§ Énoncé de l'exercice:
D'après l'extrait de page, quel temps a permis à Pascal Thiébaut de détenir le record de France du 5000 m ?

§ Extrait de page:

Pascal Thiébaut place Stanislas à Nancy

Pascal Thiébaut place Stanislas à Nancy

 

Los Angeles, Séoul et Barcelone, avec trois sélections olympiques, Pascal Thiébaut, l’héritier de Jean Wadoux,  fut le leader du demi-fond français de 1984 à 1992 sur 1500 m puis sur 5000 m, distance sur laquelle il fut recordman de France avec 13’14’’60. Aujourd’hui, organisateur d’évènements dans sa ville natale de Nancy depuis plus de 20 ans, il croque la vie en se forgeant une réputation d’épicurien. Rencontre sur un coin de…bonne table.

 

Place Stanislas, le pavillon de l’Opéra, le pavillon Jacquet, l’Arc Héré, étincelants de lumière. Pascal Thiébaut a traversé cette place d’un bon pas, la veste ouverte, les mèches grisonnantes dans le vent « on prend l’apéro ?».

Nous nous sommes assis à l’une de ces terrasses où des serveurs distingués, de noir vêtus, tournent élégamment le plateau à la main. L’un d’entre eux nous apporta un verre de jus de tomate et un Perrier. Pascal Thiébaut s’est calé, comme un Parisien dès le premier rayon de soleil printanier, le dos au siège, le visage relevé, le museau pointé au zénith comme pour capter cette énergie venue du ciel. « Tu te rends compte à Rome, il faisait 27° ».

§ Données:
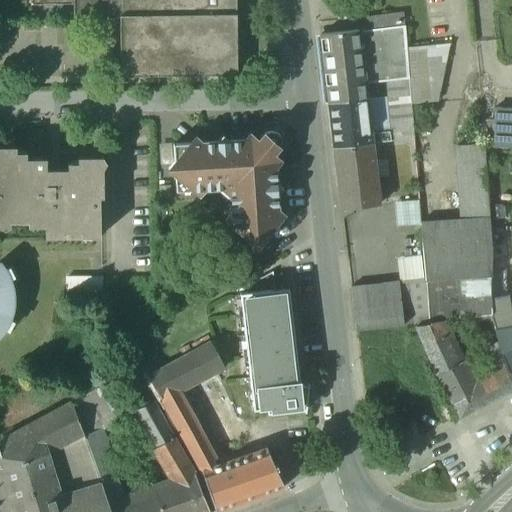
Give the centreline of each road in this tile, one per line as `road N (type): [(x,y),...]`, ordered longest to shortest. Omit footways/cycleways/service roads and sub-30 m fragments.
road 1 (tertiary): [(348,489),(309,100)]
road 2 (residential): [(309,100),(42,107),(0,100)]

§ Exercice corrigé:
Il a détenu le record de France du 5000 m en 13’14’’60.